In humans, MDMA acts on the brain mainly by stimulating activity of the neurotransmitter serotonin. The California two-spot octopus also possesses a serotonin transporter to which MDMA can bind. However, the researchers weren’t sure whether this ancient feature was active in the octopuses.

“We needed to check the genome to make sure that the genes that encode the serotonin transporter, which is the protein that MDMA binds to, was still a binding site in octopuses even despite the fact that so much evolutionary time had passed,” Dölen told Inverse.

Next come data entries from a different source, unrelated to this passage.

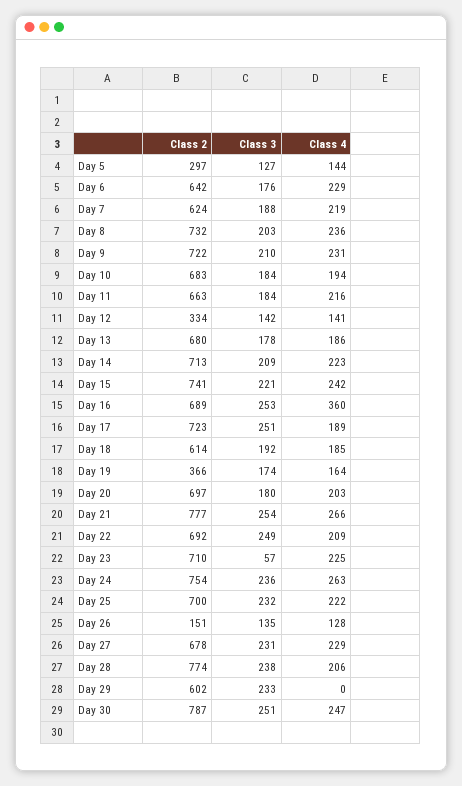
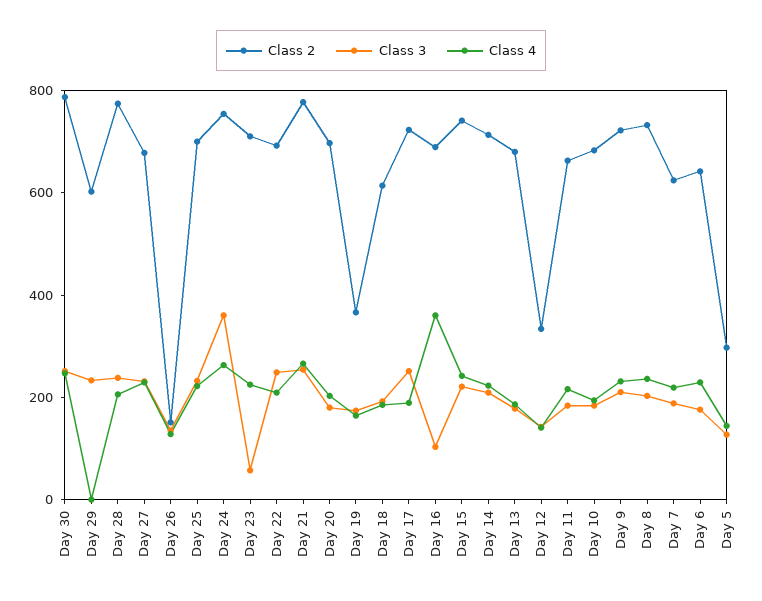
Class 3, Day 16: 253 -> 100
Class 3, Day 24: 236 -> 350

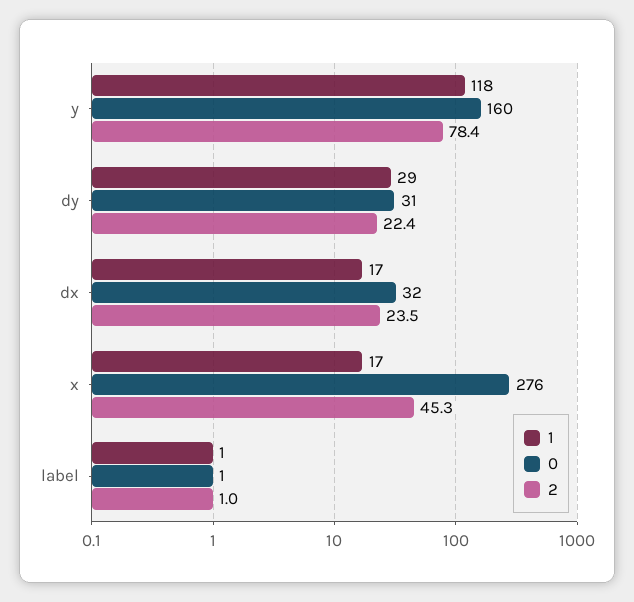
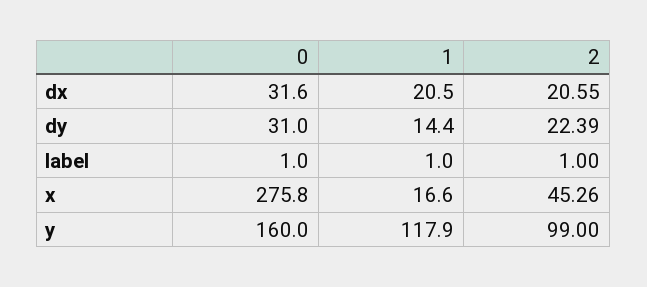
2, y: 78.4 -> 99
1, dy: 29 -> 14.4
1, dx: 17 -> 20.5
2, dx: 23.5 -> 20.55

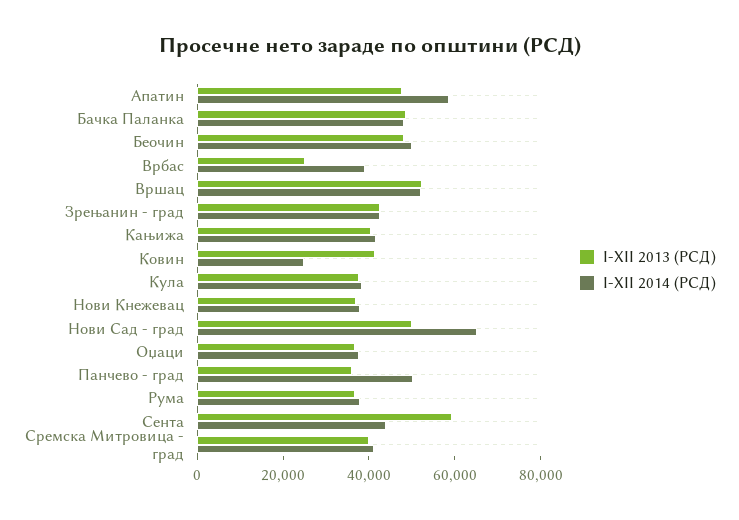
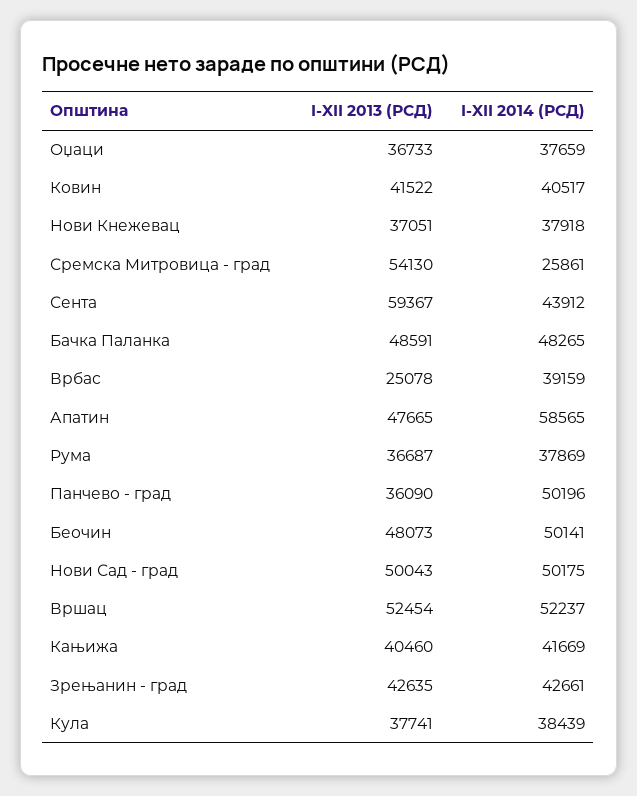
I-XII 2014 (РСД), Ковин: 25000 -> 40517
I-XII 2014 (РСД), Нови Сад - град: 65000 -> 50175
I-XII 2013 (РСД), Сремска Митровица - град: 40000 -> 54130
I-XII 2014 (РСД), Сремска Митровица - град: 40000 -> 25861

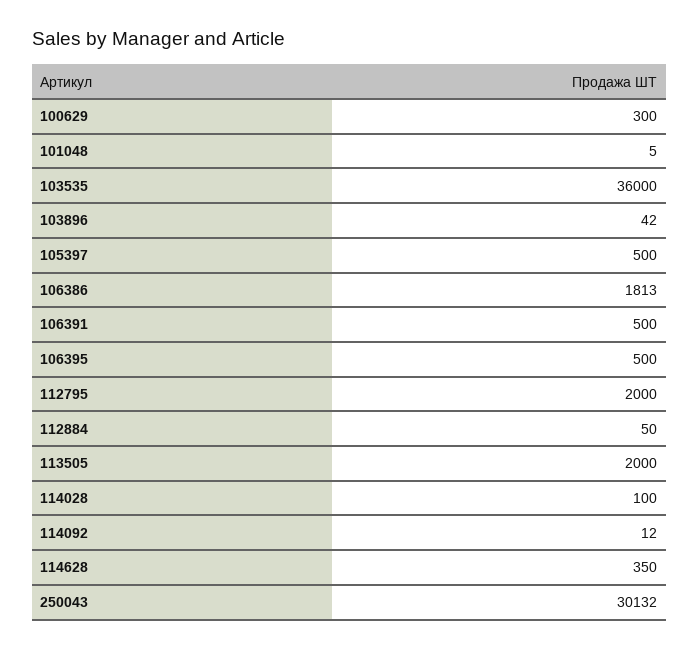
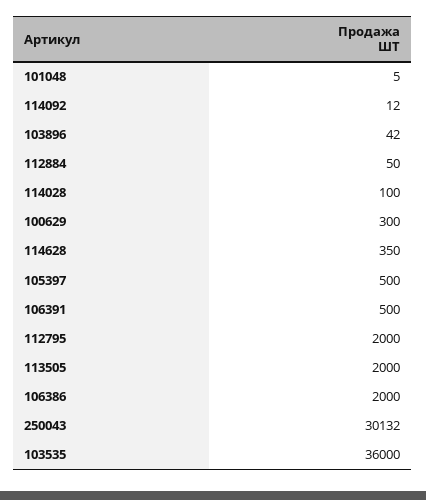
106386: 1813 -> 2000
106395: 500 -> none

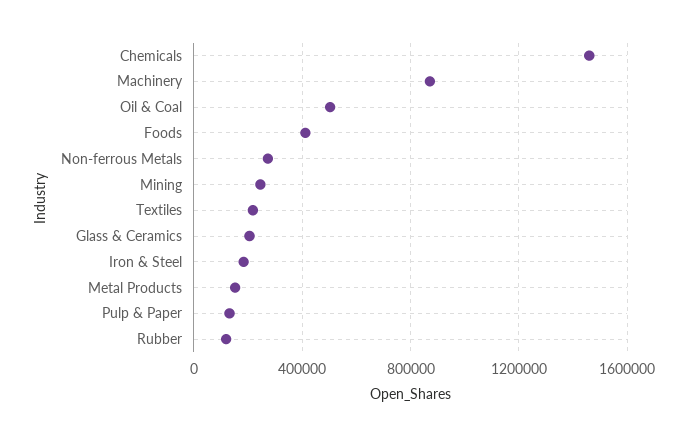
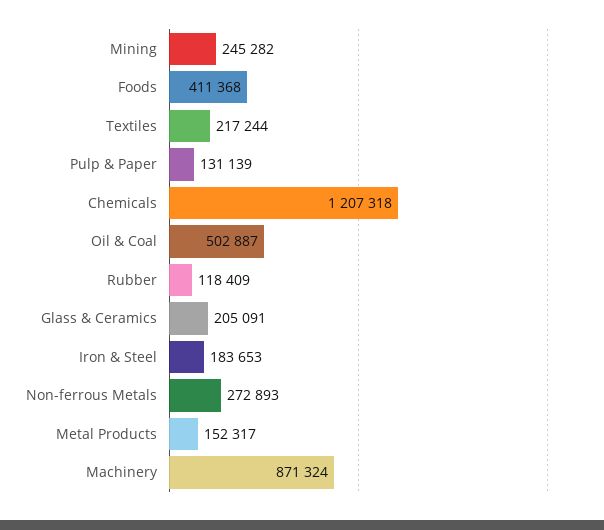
Chemicals: 1450000 -> 1207318

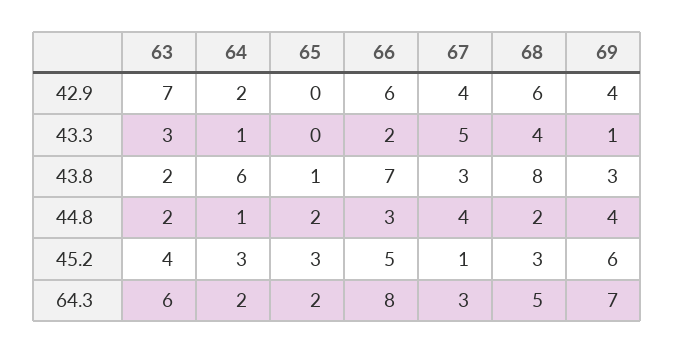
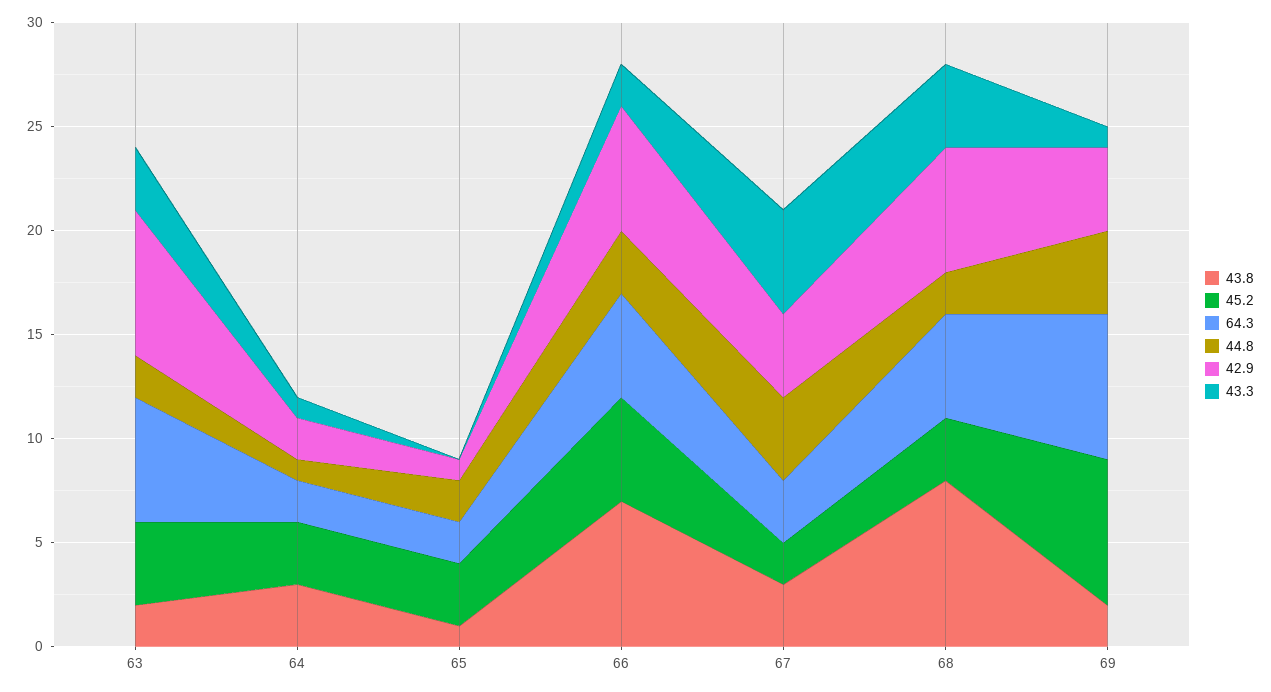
42.9, 65: 0 -> 1
43.8, 64: 6 -> 3
43.8, 69: 3 -> 2
45.2, 67: 1 -> 2
45.2, 69: 6 -> 7
64.3, 66: 8 -> 5

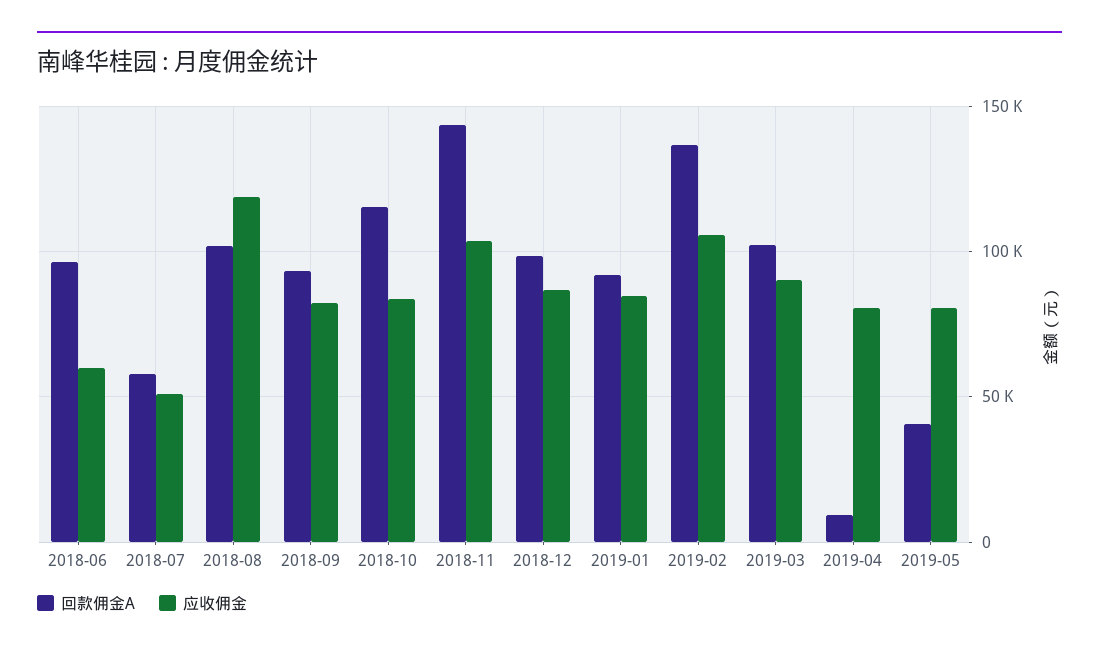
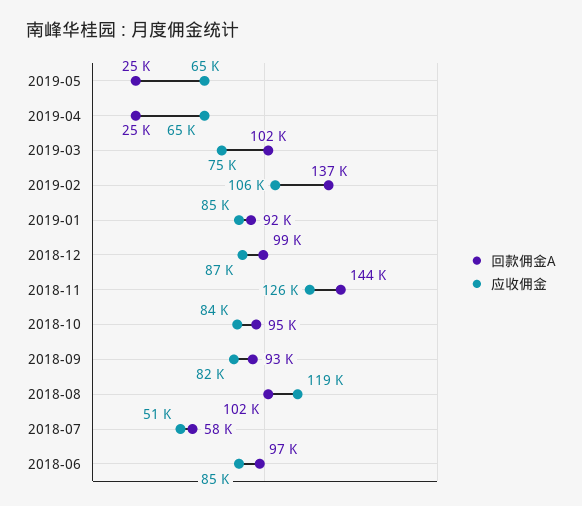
应收佣金, 2018-06: 60000 -> 85000
回款佣金A, 2018-10: 115000 -> 95000
应收佣金, 2018-11: 105000 -> 126000
应收佣金, 2019-03: 90000 -> 75000
回款佣金A, 2019-04: 10000 -> 25000
应收佣金, 2019-04: 80000 -> 65000
回款佣金A, 2019-05: 40000 -> 25000
应收佣金, 2019-05: 80000 -> 65000

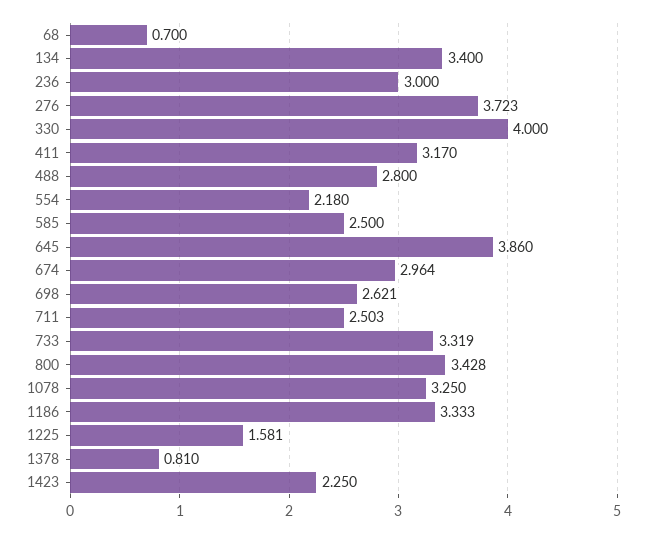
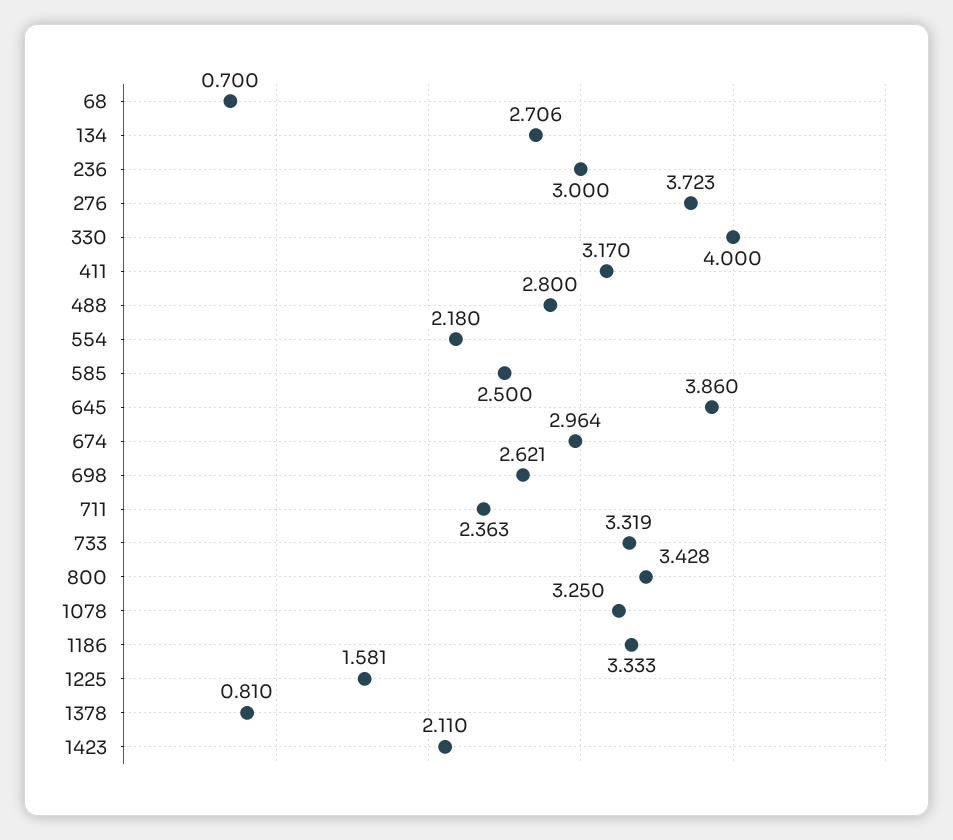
134: 3.4 -> 2.706
711: 2.503 -> 2.363
1423: 2.25 -> 2.11

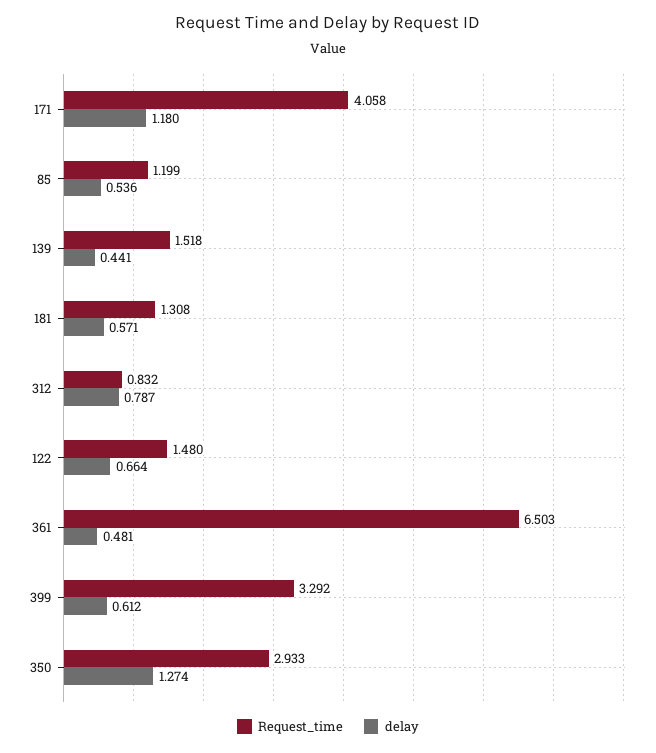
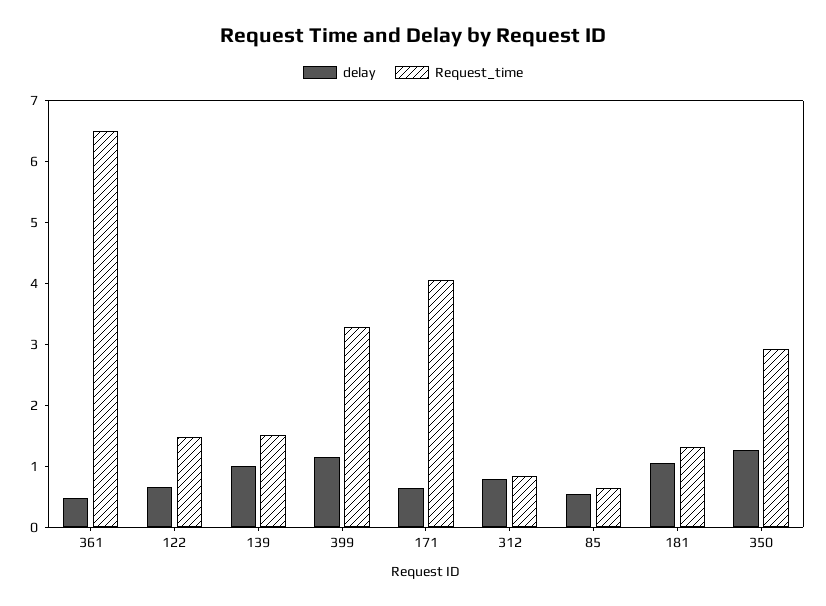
delay, 171: 1.18 -> 0.6
Request_time, 85: 1.199 -> 0.6
delay, 139: 0.441 -> 1
delay, 181: 0.571 -> 1
delay, 399: 0.612 -> 1.2

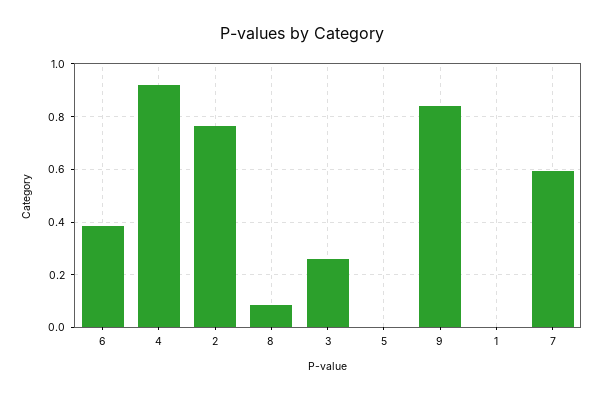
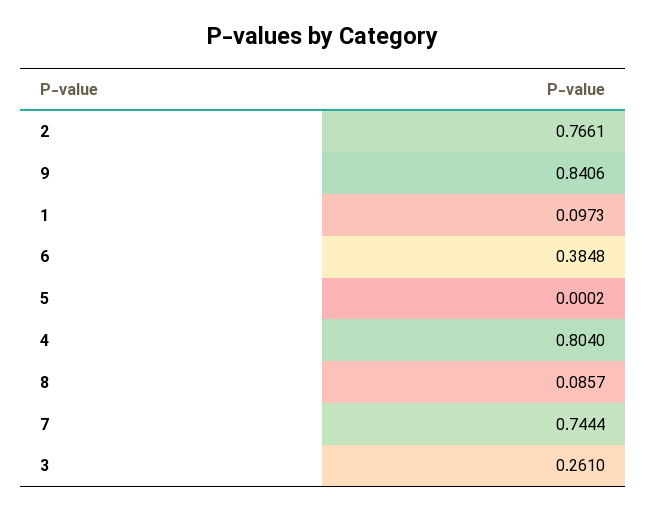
4: 0.925 -> 0.804
1: 0 -> 0.0973
7: 0.6 -> 0.7444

“We performed phylogenetic tree mapping and found that, even though their whole serotonin transporter gene is only 50 to 60% similar to humans, the gene was still conserved. That told us that MDMA would have a place to go in the octopus brain and suggested it could encode sociality as it does in a human brain.”

Familiar behavior in strange brain structures

The idea that octopus behavior might be regulated by serotonin, which largely controls human emotion, is especially interesting because of how different the creatures are from humans.

“This was such an incredible paper, with a completely unexpected and almost unbelievable outcome,” said Judit Pungor, a postdoctoral researcher at the University of Oregon not involved in the study, in an interview with Gizmodo. “To think that an animal whose brain evolved completely independently from our own reacts behaviorally in the same way that we do to a drug is absolutely amazing.”

To be sure, it’s not exactly clear why the octopuses “opened up” while they were on MDMA. In addition to the study being limited by sample size, it’s possible that the octopuses were more inclined to touch the other octopus because the drug made them more interested in touching in general, not necessarily social touching.

Still, Dölen said that the findings suggest that molecular and cellular genetic information, rather than anatomical data, are more important in deciding whether animals develop social behavior.

“Octopuses don’t have the same parts of the brain that we think are important for social behavior, a region called the nucleus accumbens,” Dölen told Inverse. “What we’re arguing is that the brain regions don’t matter. What matters is that they have the molecules, the neurotransmitters, and some configuration of neurons. They have the serotonin transporter and that’s enough.”